"Wenn Du schnell vorwärts kommen willst, dann gehe allein. Wenn Du weit gehen willst, dann gehe mit anderen." Die vielfältigen afrikanischen Kulturen kennen viele Sprichworte. Patrick K. Addai erschließt in seinen Büchern Vielen die unbekannte Welt mit Geschichten und Mythen. Der Autor stammt vom Volk der Aschanti in Ghana. Er ist Kulturbotschafter der Welthungerhilfe. In Leipzig begeisterte er bei der Buchmesse und in der Stadt Kinder und Erwachsene.

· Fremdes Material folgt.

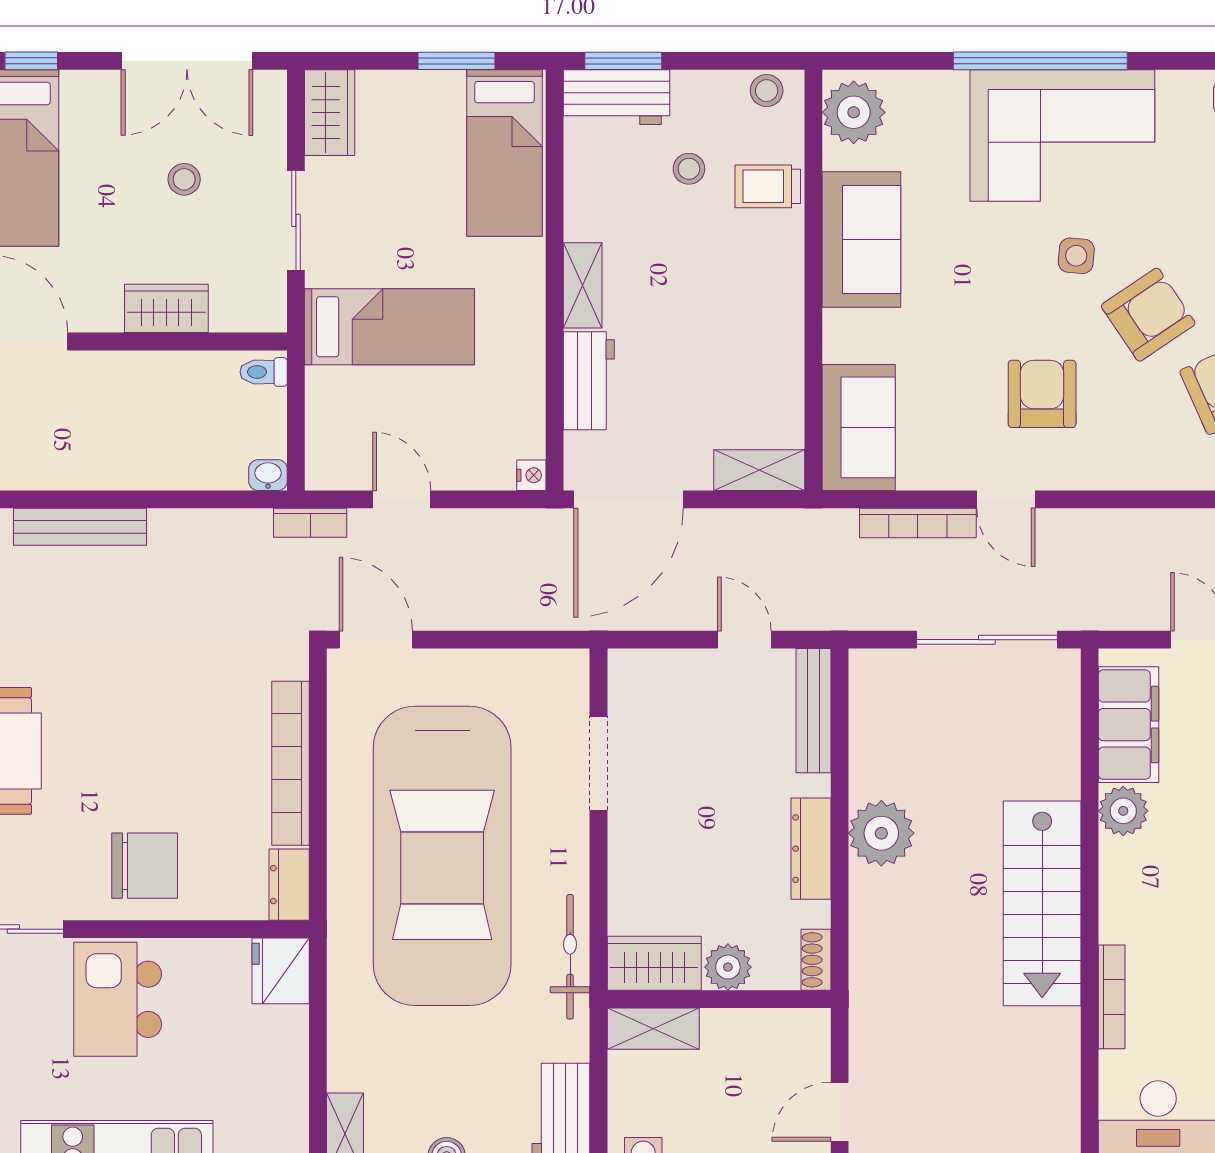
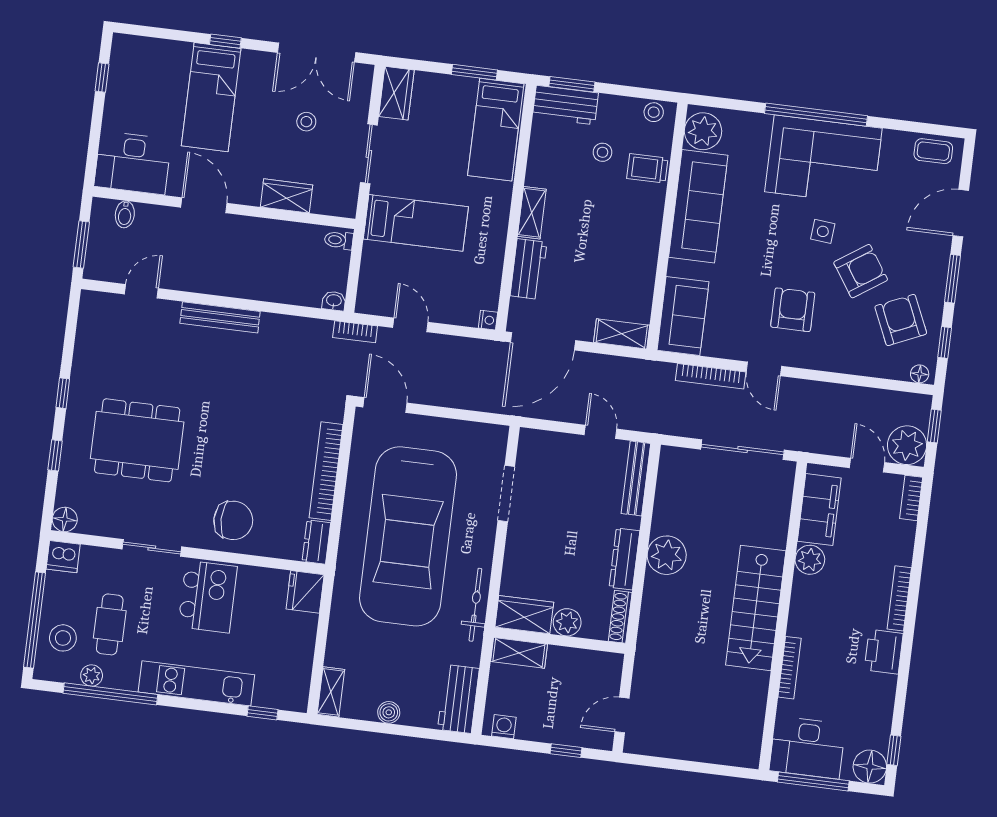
sofa: (861, 240) -> (698, 206), width x1.36
shoe rack: (816, 960) -> (620, 617), width x1.43
kitchen island: (118, 999) -> (208, 597), turned 180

Märchen haben eine Wahrheit. Aber die findet nicht derjenige, der fragt, ob das so stimmt. In Afrika leben viele weit weg von den Städten. Für sie ersetzt das Erzählen von Geschichten den Fernseher. Das soziale Leben spielt sich offline ab. Märchen und Mythen sind Freizeitgestaltung und Unterhaltung. Daneben dienen sie auch der Erziehung. Erzählt werden die Geschichten am Abend.
“Man braucht ein ganzes Dorf, um ein Kind zu erziehen”, weiß der Volksmund. Manche haben Kinder, aber kein Mädchen. So erging es auch dem König Hakunata Masamba. Das machte ihm Sorge: “Ein Haus ohne eine Frau ist ein leeres Haus.” Und nicht nur das: “Wenn Du einen Jungen erziehst, erschaffst Du einen Mann. Aber wenn Du ein Mädchen erziehst, erschaffst Du ein Volk.” Gerade die Aschanti sind sehr auf Frauen, und besonders auf Mütter orientiert. Der Frauenrat trifft viele Entscheidungen. Auch die Erbschaft geht auf die Frauen in der Familie über. Ein Mann, der heiratet, verlässt die eigene Familie und wird in die Familie seiner Schwiegermutter eingegliedert.
“Die Macht ist wie ein Ei. Wenn man sie nicht behutsam hält, zerbricht sie.” Deshalb soll die Königsmutter denjenigen Prinzen zum König bestimmen, der folgende Eigenschaften erfüllt: “Persönlichkeit, Redegewandtheit, Traditions- und Kulturbewusstsein und vor allem eine gute Ausbildung.” Der Frauenrat darf dann den König abwählen, wenn er sich nicht als würdig erweist. Welche Rolle aber haben die Männer? Patrick K. Addai beantwortet das mit einem Sprichwort: “Die Henne weiß, wann der Tag anbricht, aber sie überlässt die Ankündigung dem Hahn.
Das führt uns zum Thema der Polygamie, die in Afrika vielfach praktiziert wird. “In Afrika haben wir die Polygamie-Gesellschaft. In Europa haben wir die Konkubinen-Gesellschaft”, verrät ein Sprichwort. Der Autor erläutert die praktischen Konsequenzen der Polygamie, die offiziell auch in Ghana nicht mehr praktiziert wird: “Die Frauen waren wenig eifersüchtig aufeinander, weil alles gut geregelt wurde. Sie wussten ja, wer noch mit ihrem Mann zusammen war, und es gab kein Versteckspiel.”
Der Autor stammt vom Volk der Aschanti in Ghana. Er studierte Kulturmanagement und Soziologie. In Bonn bekam er den Adler Award als “bester afrikanischer Schriftsteller Europas”. Seine Bücher erscheinen im Eigenverlag Adinkra.
In Büchern werden Erfahrungen von Menschen gespeichert. Heute übernehmen diese Aufgabe soziale Netzwerke, auch wenn die Frage bleibt, wie lange die Halbwertszeit digitalen Wissens ist. Es wurde ja schon in Studien festgestellt, dass nach einem Jahr bereits 11 Prozent der eingestellten Daten im Netz unwiederbringlich weg sind. Direkte Begegnungen mit Menschen und ihren Erlebnissen bleiben wichtig. Auch vor dem Hintergrund dieses bleibend wahren afrikanischen Spruchs: “Wenn ein alter Mensch stirbt, verbrennt eine ganze Bibliothek.”
Vielleicht ist das manchem zu theoretisch, Worte sind schließlich schön, aber …
Patrick K. Addai, Worte sind schön, aber Hühner legen Eier. Sprichwörter, Geschichten und Mythen aus Ghana. Verlag Adinkra. Leonding 2007.
Patrick K. Addai, Kalebasse voller Weisheit. Afrikanische Geschichten und Lebensweisheiten. Verlag Adinkra. Leonding 2015.